HTParse Manual Page

Availability

htparse is available in the MMM distribution. It is an Objective Caml program, using the same HTML parser as MMM.

Purpose

htparse parses HTML files according to HTML DTD 3.2, and displays errors in the structure of the document, or the structure of the document.

Command line options

Usage: htparse <opts> file1.html ... filen.html
  -v		Verbose mode
  -struct n	(n=0,1,2) Displays a "parse tree"
  -nesting	Check nesting only
  -dtd		Displays DTD

Error detection

htparse only detects lexical errors and some structure errors. It doesn't know anything about tag attributes.
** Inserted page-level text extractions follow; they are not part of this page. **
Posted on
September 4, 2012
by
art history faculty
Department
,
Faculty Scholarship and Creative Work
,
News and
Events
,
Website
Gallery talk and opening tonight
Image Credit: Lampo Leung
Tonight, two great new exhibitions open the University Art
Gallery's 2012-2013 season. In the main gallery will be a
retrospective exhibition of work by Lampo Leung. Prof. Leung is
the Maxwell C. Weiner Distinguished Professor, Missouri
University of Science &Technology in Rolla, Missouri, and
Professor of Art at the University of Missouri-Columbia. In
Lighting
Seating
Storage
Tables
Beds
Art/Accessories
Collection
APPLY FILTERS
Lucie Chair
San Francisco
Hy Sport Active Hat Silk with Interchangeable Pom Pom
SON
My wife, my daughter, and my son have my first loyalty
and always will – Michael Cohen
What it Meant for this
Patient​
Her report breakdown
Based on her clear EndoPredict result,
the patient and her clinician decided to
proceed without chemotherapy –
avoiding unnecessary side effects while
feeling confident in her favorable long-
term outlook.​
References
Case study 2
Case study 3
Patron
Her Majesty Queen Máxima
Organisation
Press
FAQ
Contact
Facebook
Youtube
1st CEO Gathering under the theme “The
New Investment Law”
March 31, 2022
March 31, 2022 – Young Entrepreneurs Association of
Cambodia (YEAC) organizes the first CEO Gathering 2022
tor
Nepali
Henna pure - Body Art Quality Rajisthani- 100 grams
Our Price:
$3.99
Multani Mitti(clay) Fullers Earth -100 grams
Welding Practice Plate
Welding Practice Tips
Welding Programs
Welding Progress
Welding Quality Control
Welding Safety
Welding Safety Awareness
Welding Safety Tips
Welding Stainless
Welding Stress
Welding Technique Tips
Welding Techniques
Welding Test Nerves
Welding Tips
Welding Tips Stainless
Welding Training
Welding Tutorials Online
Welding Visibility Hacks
The structure is not completely checked (e.g. checks only parenthesizing according to minimisation rules, and legality of elements in the current context).

Output

htparse displays errors with line number and character position in the line. For each error, the nature of the error is printed, as well as the behaviour of error correction.

Emacs mode

You can load html-error.el as a complement to your usual html-mode.el. Then, edit an HTML file (e.g. foo.html); the buffer should be in HTML mode.
Type: M-x compile,
Compile command: htparse foo.html,
and then C-x ` to go from error to error as usual.

Caveats

If the HTML file contains complex server side includes that break the syntax for comments, htparse will of course show errors.

A minimal knowledge of HTML syntax (e.g. DTD) is preferred.

This is not an HTML validator. Do not under any circumstance claim that your HTML is correct because it passes htparse.